TEXTO SELECCIONADO
____

Los hidalgos castellanos regresaron pronto de este primer contacto con las tierras americanas, horrorizados ante la proverbial capacidad para el desbarajuste de Cristóbal Colón. Conscientes de ello, los reyes, tras un primer tanteo con Bobadilla, enviaron por fin a un hombre de peso a las que ya se empezaba a llamar Las Indias: Nicolás de Ovando, que pronto sería comendador mayor de una de las órdenes militares, Alcántara, vale decir la elite administrativa de aquellos tiempos. Ocampo tuvo que embarcarse en la expedición ovandiana porque durante su estancia en España se las había arreglado para cometer un homicidio, algo sin importancia si uno era hidalgo y acometía una misión peligrosa, tal como estaba considerada la aventura americana.

____

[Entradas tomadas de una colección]
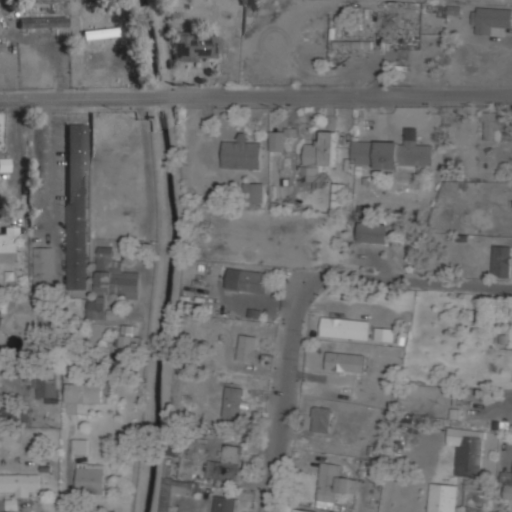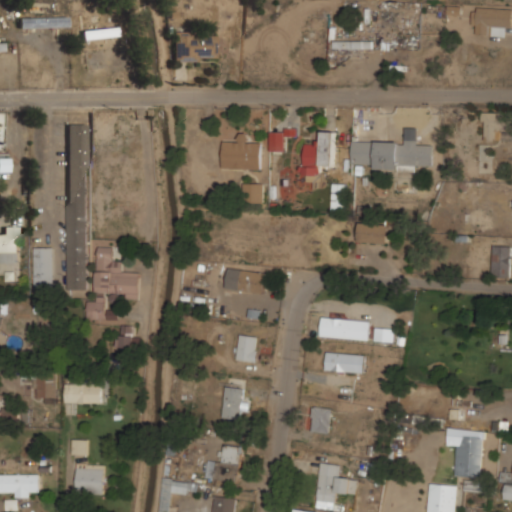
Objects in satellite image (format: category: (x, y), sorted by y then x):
building: (454, 9)
building: (490, 18)
building: (492, 20)
building: (36, 24)
building: (93, 37)
building: (351, 44)
building: (2, 46)
building: (194, 46)
building: (195, 46)
road: (255, 95)
building: (494, 125)
building: (497, 125)
building: (104, 127)
building: (103, 128)
road: (17, 139)
building: (243, 152)
building: (320, 152)
building: (361, 152)
building: (241, 153)
building: (392, 154)
building: (403, 154)
road: (149, 164)
road: (49, 165)
building: (253, 192)
building: (255, 192)
building: (340, 195)
building: (76, 197)
building: (77, 206)
building: (373, 232)
building: (375, 233)
building: (9, 239)
building: (9, 244)
building: (8, 257)
building: (502, 260)
building: (502, 261)
building: (43, 267)
building: (43, 267)
building: (114, 274)
building: (115, 275)
building: (250, 279)
building: (251, 281)
road: (410, 281)
building: (96, 308)
building: (99, 309)
building: (0, 313)
building: (0, 315)
building: (345, 328)
building: (127, 335)
building: (126, 336)
building: (247, 347)
building: (248, 347)
building: (345, 361)
building: (45, 387)
building: (47, 388)
building: (83, 392)
building: (84, 392)
road: (287, 393)
building: (233, 402)
building: (235, 402)
building: (9, 413)
building: (457, 413)
building: (10, 415)
building: (321, 418)
building: (321, 419)
building: (501, 425)
building: (80, 445)
building: (80, 446)
building: (468, 449)
building: (467, 450)
building: (226, 463)
building: (225, 464)
building: (91, 478)
building: (90, 481)
building: (20, 483)
building: (20, 484)
building: (333, 484)
building: (332, 485)
building: (172, 491)
building: (508, 491)
building: (508, 492)
building: (442, 497)
building: (443, 497)
building: (224, 503)
building: (222, 504)
building: (305, 510)
building: (307, 510)
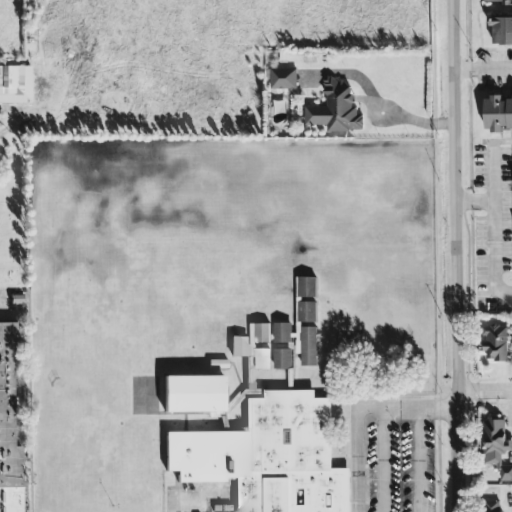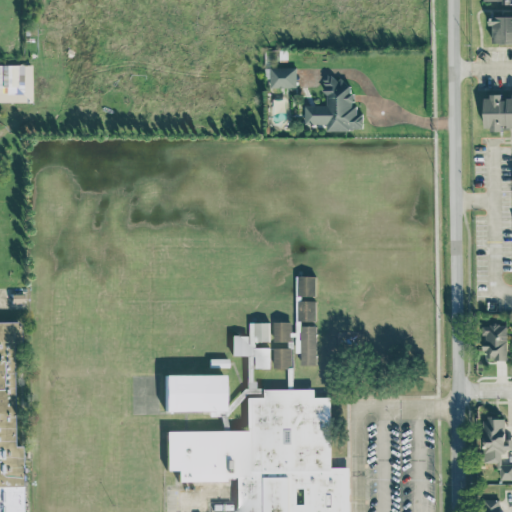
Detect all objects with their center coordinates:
building: (494, 0)
building: (499, 27)
road: (484, 67)
building: (281, 76)
building: (14, 82)
road: (374, 101)
building: (333, 106)
building: (496, 110)
road: (474, 200)
road: (492, 223)
road: (457, 256)
building: (304, 284)
building: (305, 309)
building: (511, 328)
building: (281, 330)
building: (297, 335)
building: (493, 340)
building: (252, 344)
building: (307, 344)
building: (282, 356)
road: (486, 390)
building: (191, 392)
building: (191, 392)
road: (356, 406)
building: (7, 427)
building: (496, 445)
building: (266, 455)
building: (266, 456)
road: (383, 459)
road: (417, 459)
parking lot: (399, 463)
road: (198, 491)
building: (491, 505)
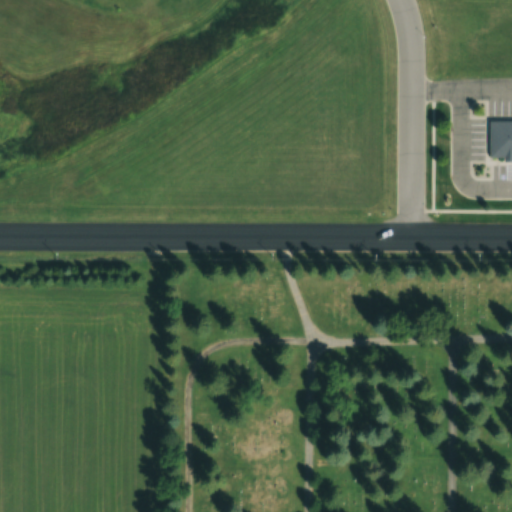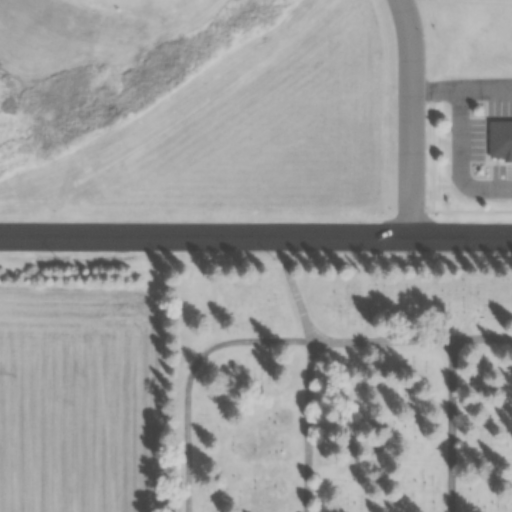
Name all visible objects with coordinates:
road: (411, 118)
building: (499, 138)
road: (144, 236)
road: (399, 238)
street lamp: (59, 254)
street lamp: (273, 255)
road: (294, 290)
road: (482, 338)
road: (381, 340)
road: (191, 376)
park: (338, 387)
road: (482, 402)
road: (451, 425)
road: (309, 426)
road: (481, 461)
road: (380, 462)
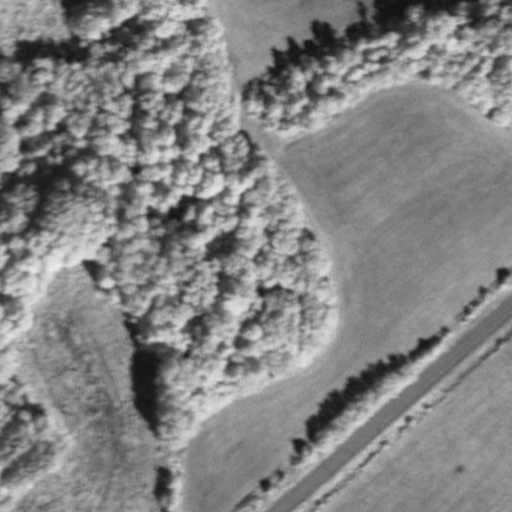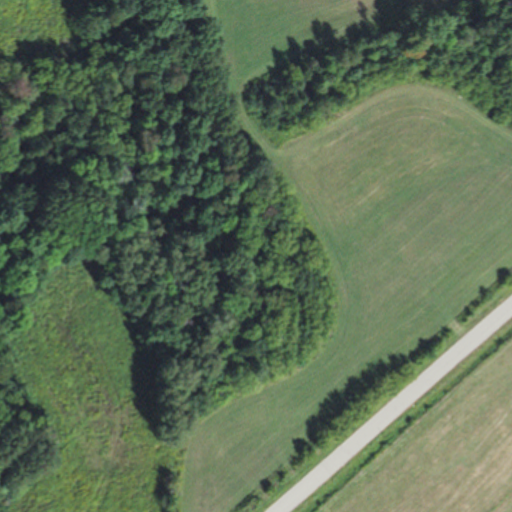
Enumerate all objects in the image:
road: (395, 410)
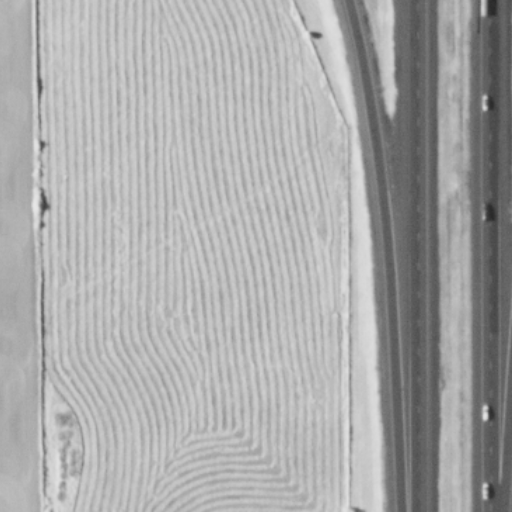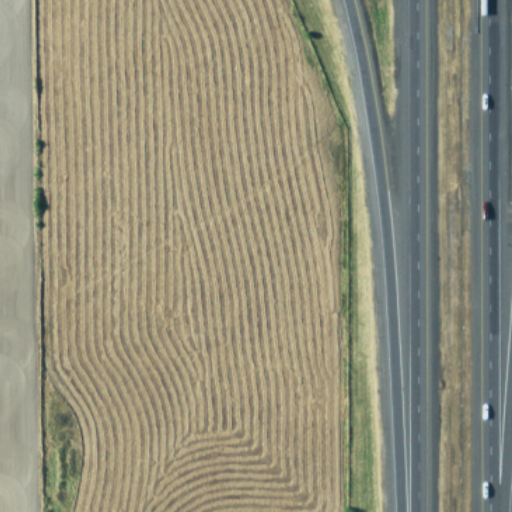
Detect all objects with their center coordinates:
road: (385, 253)
road: (412, 256)
road: (493, 256)
road: (507, 450)
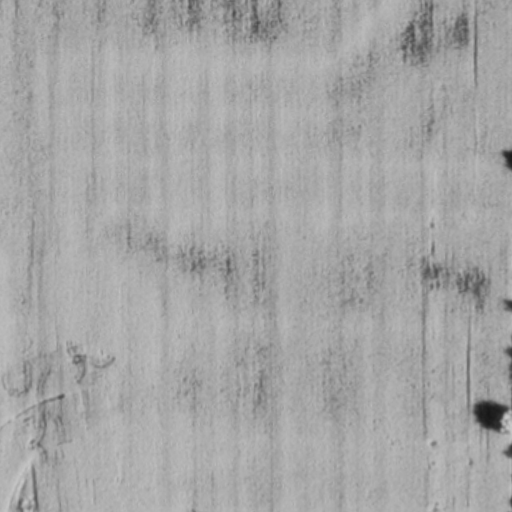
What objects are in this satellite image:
crop: (255, 255)
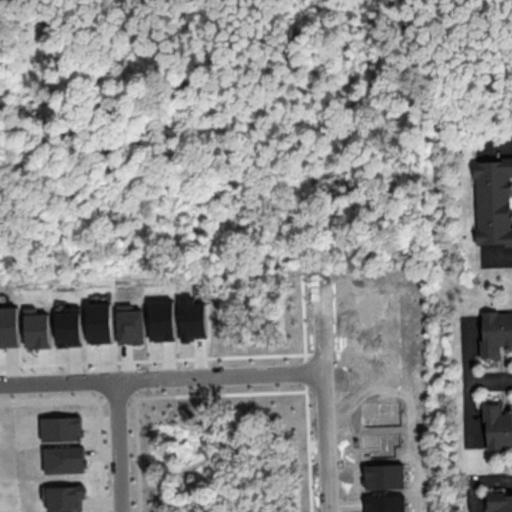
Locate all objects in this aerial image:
road: (502, 141)
building: (493, 201)
building: (161, 319)
building: (192, 319)
building: (99, 322)
building: (130, 324)
building: (9, 326)
building: (68, 327)
building: (36, 328)
building: (496, 332)
road: (320, 335)
road: (53, 362)
road: (161, 378)
road: (497, 379)
road: (307, 393)
road: (201, 395)
road: (242, 415)
building: (497, 425)
building: (61, 428)
road: (325, 442)
building: (380, 444)
road: (118, 445)
road: (138, 445)
park: (223, 453)
building: (64, 459)
road: (262, 467)
road: (188, 468)
building: (384, 476)
building: (63, 497)
building: (498, 502)
building: (385, 503)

____

EJERCICIO PROPUESTO
¿Podrías extraer, completo y sin cambios, el texto de arriba sobre la expedición de Nicolás de Ovando a las Indias?

RESULTADO OBTENIDO
Los hidalgos castellanos regresaron pronto de este primer contacto con las tierras americanas, horrorizados ante la proverbial capacidad para el desbarajuste de Cristóbal Colón. Conscientes de ello, los reyes, tras un primer tanteo con Bobadilla, enviaron por fin a un hombre de peso a las que ya se empezaba a llamar Las Indias: Nicolás de Ovando, que pronto sería comendador mayor de una de las órdenes militares, Alcántara, vale decir la elite administrativa de aquellos tiempos. Ocampo tuvo que embarcarse en la expedición ovandiana porque durante su estancia en España se las había arreglado para cometer un homicidio, algo sin importancia si uno era hidalgo y acometía una misión peligrosa, tal como estaba considerada la aventura americana.